Exercise text =>
++++++++++
# Jack Daniels Chocolate Ice Cream



## Raine (Mar 12, 2005)

Jack Daniels Chocolate Ice Cream

This is slightly labor intensive but if you like chocolate, it's really, really, really, really worth it!

2 cups whipping cream
2 cups half-and-half
1/3 cup granulated sugar
1/3 cup unsweetened cocoa powder
2 1/2 ounces semisweet chocolate, coarsely chopped
6 eggs, beaten to blend
1/3 cup Jack Daniel's Whiskey

Bring cream and half-and-half to simmer in heavy large saucepan. Add sugar and cocoa and stir until sugar dissolves. Remove from heat. Add chocolate and stir until smooth. Gradually whisk 1/2 cup chocolate mixture into eggs. Return to saucepan. Stir over medium-low heat until mixture thickens and leaves path on back of spoon when finger is drawn across, 10 to 15 minutes.
++++++++++
Information shown =>
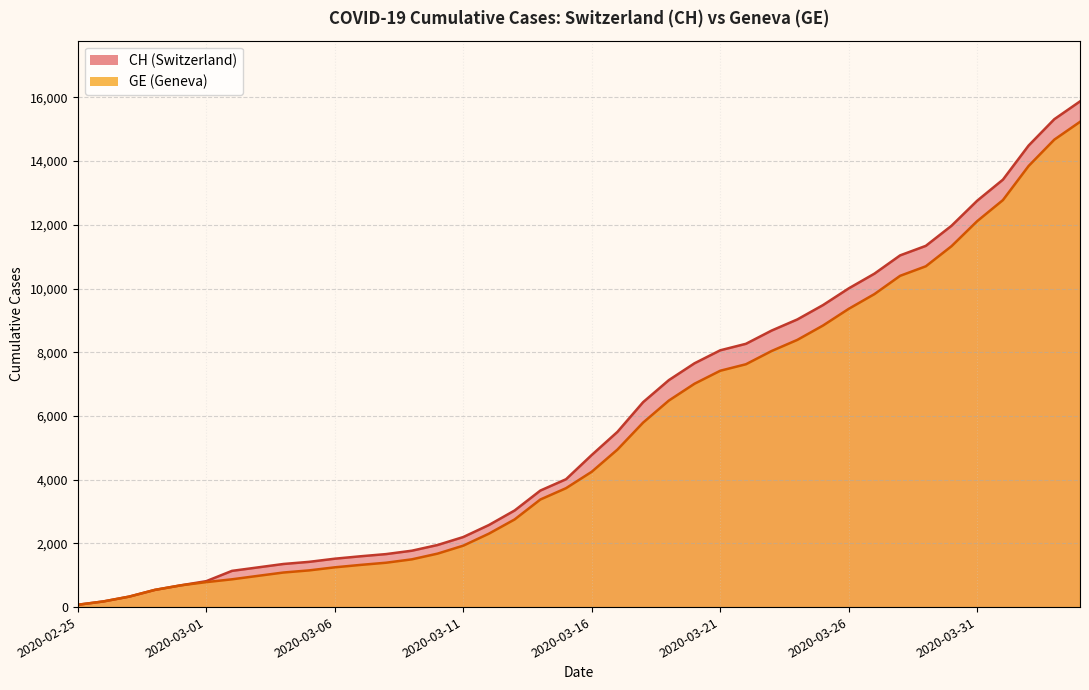

What is the label of the 8th point from the left?

2020-03-03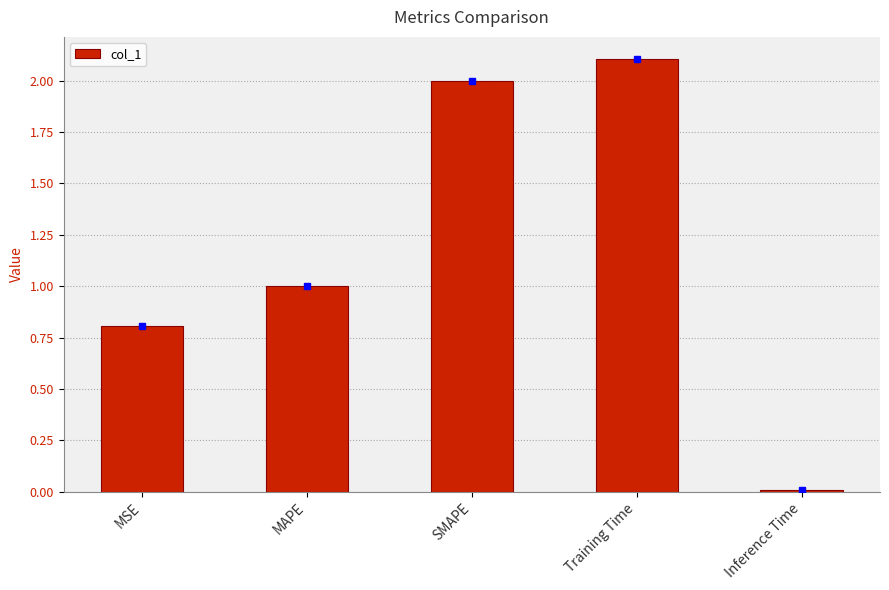

At which category does the chart reach its minimum across all series?

Inference Time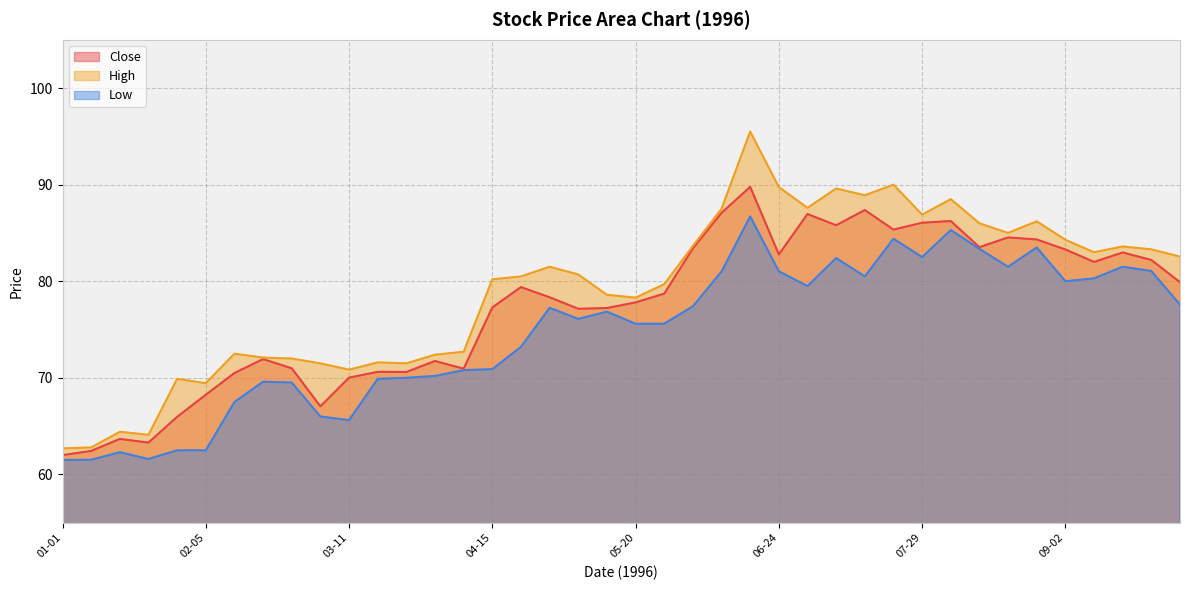

At 1996-03-18, list the series in order from largest to smallest.

High, Close, Low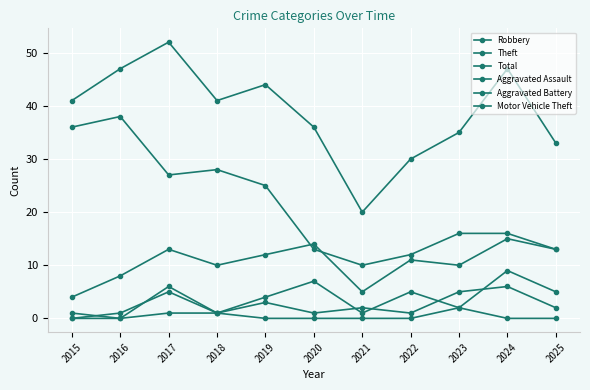

What is the difference between the maximum and minimum values in the Aggravated Assault series?

6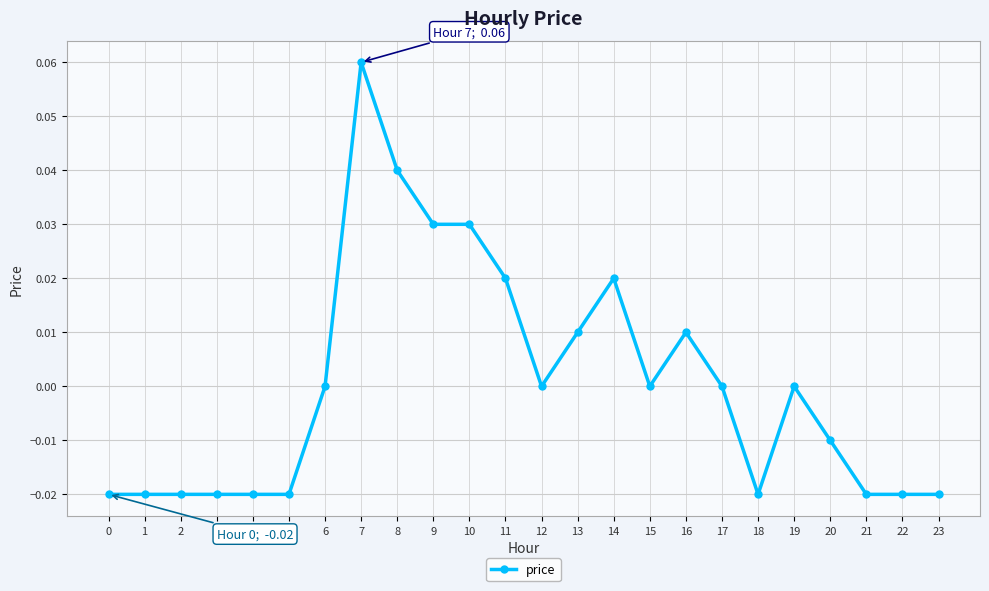

Which has a higher value, 14 or 21?

14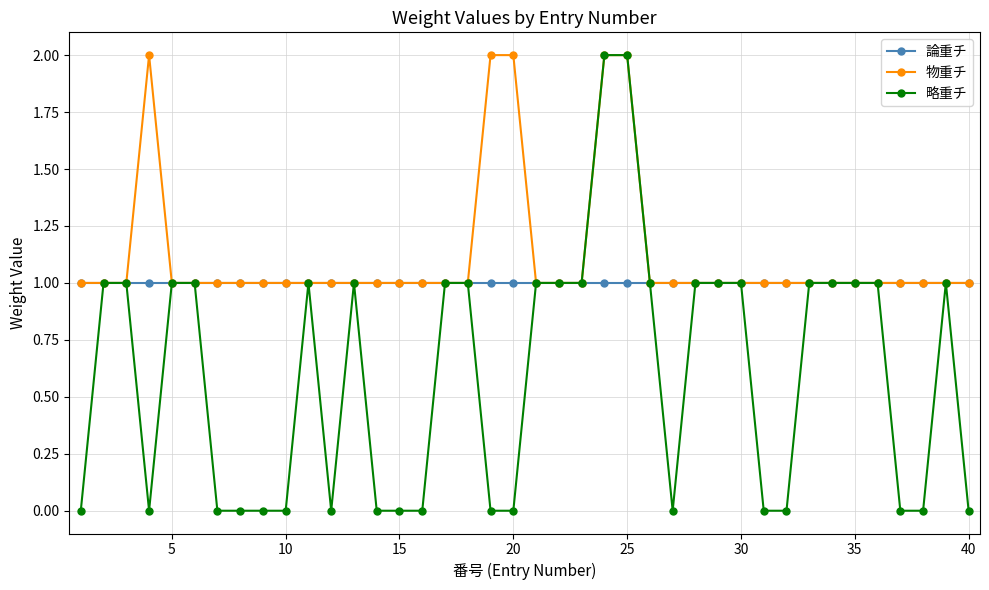

List the series in order of their overall mean, lowest first.

略重チ, 論重チ, 物重チ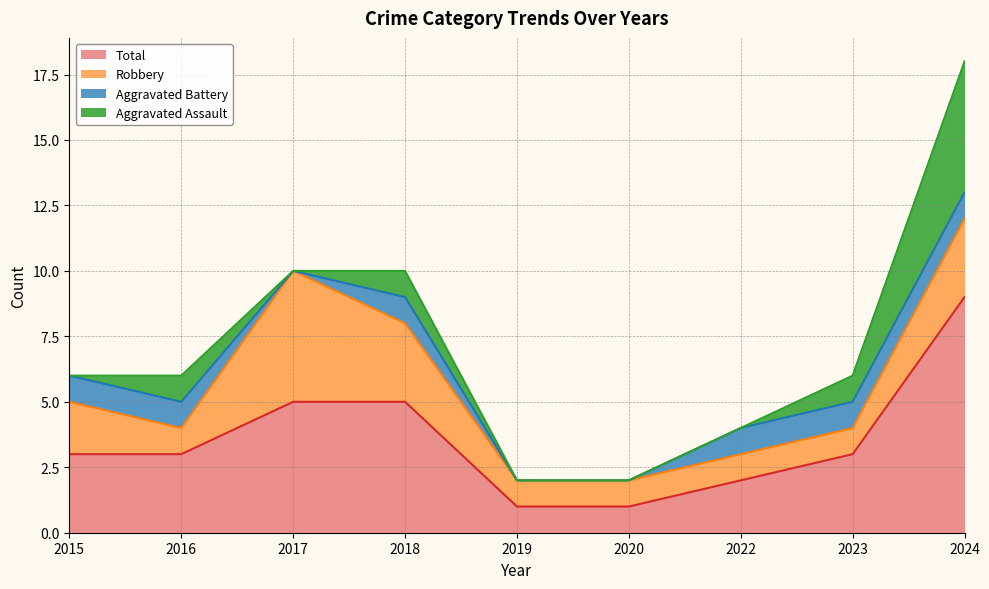

At which label is Aggravated Battery closest to 0?

2017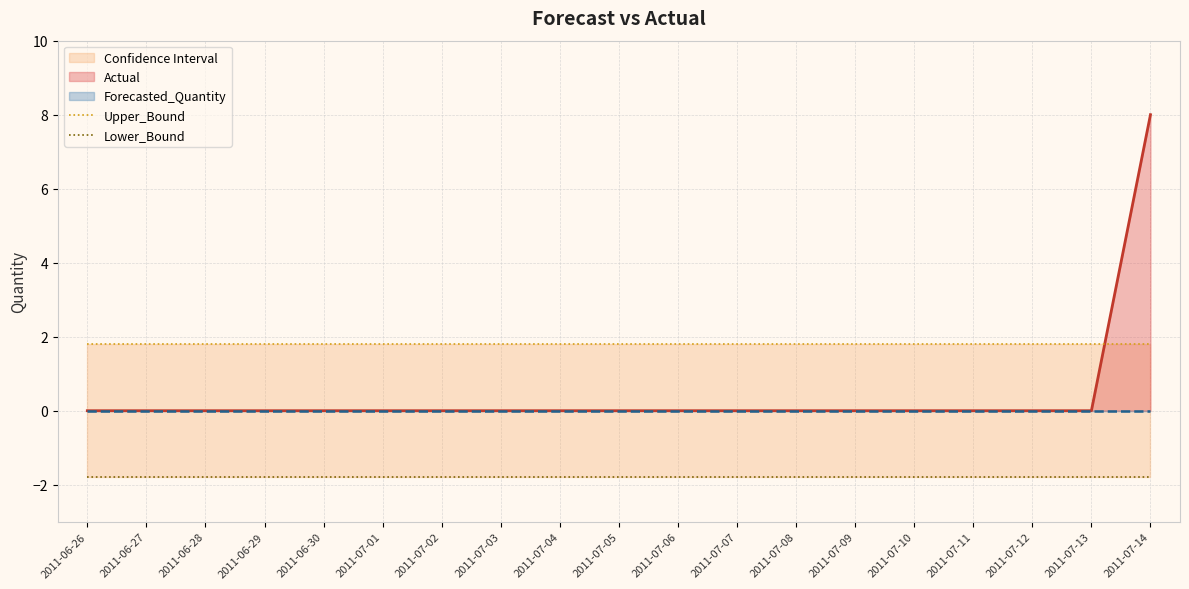

What is the highest value of the Lower_Bound series?

-1.8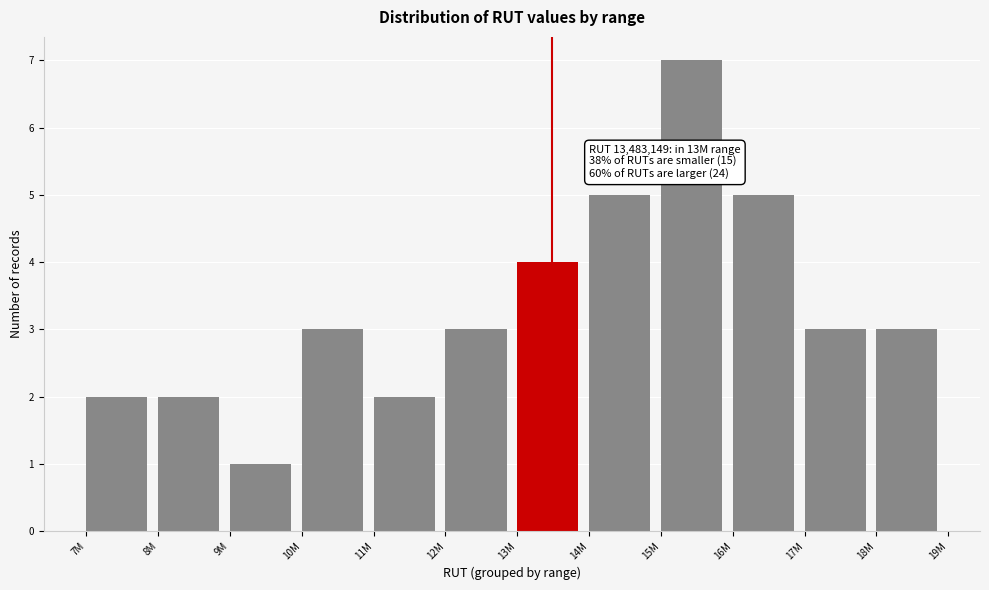

Reading left to right, list all the values displayed in this chart.

7M=2	8M=2	9M=1	10M=3	11M=2	12M=3	13M=4	14M=5	15M=7	16M=5	17M=3	18M=3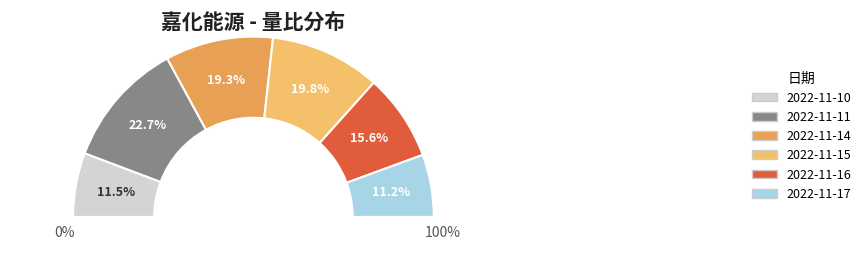

How many segments does this pie chart have?

6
++++++++++
Task instructions =>
1. In the Jack Daniels chocolate ice cream recipe, how long must the mixture be stirred over medium-low heat before it thickens?
2. Extend the Jack Daniels chocolate ice cream recipe past its final sentence, writing the remaining steps of the method.

Answers by item =>
1. 10 to 15 minutes

2.
Strain into bowl set over larger bowl filled with ice. Cool completely, stirring often.

Stir whiskey into custard. Transfer custard to ice cream maker and freeze according to manufacturer's instructions. Freeze in covered container several hours to mellow flavors. If frozen solid, allow to soften before serving.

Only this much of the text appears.